(Items from a data source)
..............................

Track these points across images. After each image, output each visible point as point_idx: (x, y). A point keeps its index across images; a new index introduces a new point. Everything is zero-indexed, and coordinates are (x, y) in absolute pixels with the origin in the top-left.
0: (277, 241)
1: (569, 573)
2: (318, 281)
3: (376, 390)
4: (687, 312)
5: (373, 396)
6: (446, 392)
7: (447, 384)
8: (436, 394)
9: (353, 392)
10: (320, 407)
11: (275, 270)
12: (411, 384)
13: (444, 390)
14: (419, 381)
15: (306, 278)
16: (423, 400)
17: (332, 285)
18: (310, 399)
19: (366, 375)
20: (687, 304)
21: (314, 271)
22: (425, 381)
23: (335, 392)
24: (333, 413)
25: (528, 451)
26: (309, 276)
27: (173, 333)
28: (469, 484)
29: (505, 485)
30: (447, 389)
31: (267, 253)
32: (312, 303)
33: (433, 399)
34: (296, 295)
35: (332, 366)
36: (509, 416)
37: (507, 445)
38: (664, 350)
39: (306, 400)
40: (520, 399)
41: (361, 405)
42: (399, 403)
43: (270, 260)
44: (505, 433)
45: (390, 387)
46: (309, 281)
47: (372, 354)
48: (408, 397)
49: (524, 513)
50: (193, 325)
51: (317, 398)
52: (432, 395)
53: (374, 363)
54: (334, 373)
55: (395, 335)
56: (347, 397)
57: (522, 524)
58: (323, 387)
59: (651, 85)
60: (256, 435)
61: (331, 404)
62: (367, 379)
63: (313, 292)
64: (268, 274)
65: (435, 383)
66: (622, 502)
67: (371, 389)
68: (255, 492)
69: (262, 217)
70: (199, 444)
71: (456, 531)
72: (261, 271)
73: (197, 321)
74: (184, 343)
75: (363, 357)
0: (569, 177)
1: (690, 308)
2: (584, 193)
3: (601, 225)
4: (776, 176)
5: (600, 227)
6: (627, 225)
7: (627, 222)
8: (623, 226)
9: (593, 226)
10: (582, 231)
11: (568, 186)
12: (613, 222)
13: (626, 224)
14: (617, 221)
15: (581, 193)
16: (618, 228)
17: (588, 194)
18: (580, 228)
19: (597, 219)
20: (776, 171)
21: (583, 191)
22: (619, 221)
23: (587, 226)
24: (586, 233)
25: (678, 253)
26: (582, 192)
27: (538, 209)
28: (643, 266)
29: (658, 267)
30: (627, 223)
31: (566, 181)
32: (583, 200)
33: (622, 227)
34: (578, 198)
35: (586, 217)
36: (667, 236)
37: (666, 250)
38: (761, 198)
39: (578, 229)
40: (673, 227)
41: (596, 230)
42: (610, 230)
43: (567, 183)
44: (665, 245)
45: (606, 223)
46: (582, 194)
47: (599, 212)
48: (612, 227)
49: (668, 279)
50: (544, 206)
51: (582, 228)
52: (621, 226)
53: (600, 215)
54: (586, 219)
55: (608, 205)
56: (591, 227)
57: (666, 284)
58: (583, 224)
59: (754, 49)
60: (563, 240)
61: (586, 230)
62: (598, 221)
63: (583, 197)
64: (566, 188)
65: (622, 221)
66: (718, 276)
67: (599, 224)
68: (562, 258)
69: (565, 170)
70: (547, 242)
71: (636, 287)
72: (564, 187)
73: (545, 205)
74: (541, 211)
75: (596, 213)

..............................

INSTRUCTIONS TO FOLLOW:
The response must consist solely of the lines from the top of the records through the line holding "74: (184, 343)", copied word for word.

WRITTEN RESPONSE:
Track these points across images. After each image, output each visible point as point_idx: (x, y). A point keeps its index across images; a new index introduces a new point. Everything is zero-indexed, and coordinates are (x, y) in absolute pixels with the origin in the top-left.
0: (277, 241)
1: (569, 573)
2: (318, 281)
3: (376, 390)
4: (687, 312)
5: (373, 396)
6: (446, 392)
7: (447, 384)
8: (436, 394)
9: (353, 392)
10: (320, 407)
11: (275, 270)
12: (411, 384)
13: (444, 390)
14: (419, 381)
15: (306, 278)
16: (423, 400)
17: (332, 285)
18: (310, 399)
19: (366, 375)
20: (687, 304)
21: (314, 271)
22: (425, 381)
23: (335, 392)
24: (333, 413)
25: (528, 451)
26: (309, 276)
27: (173, 333)
28: (469, 484)
29: (505, 485)
30: (447, 389)
31: (267, 253)
32: (312, 303)
33: (433, 399)
34: (296, 295)
35: (332, 366)
36: (509, 416)
37: (507, 445)
38: (664, 350)
39: (306, 400)
40: (520, 399)
41: (361, 405)
42: (399, 403)
43: (270, 260)
44: (505, 433)
45: (390, 387)
46: (309, 281)
47: (372, 354)
48: (408, 397)
49: (524, 513)
50: (193, 325)
51: (317, 398)
52: (432, 395)
53: (374, 363)
54: (334, 373)
55: (395, 335)
56: (347, 397)
57: (522, 524)
58: (323, 387)
59: (651, 85)
60: (256, 435)
61: (331, 404)
62: (367, 379)
63: (313, 292)
64: (268, 274)
65: (435, 383)
66: (622, 502)
67: (371, 389)
68: (255, 492)
69: (262, 217)
70: (199, 444)
71: (456, 531)
72: (261, 271)
73: (197, 321)
74: (184, 343)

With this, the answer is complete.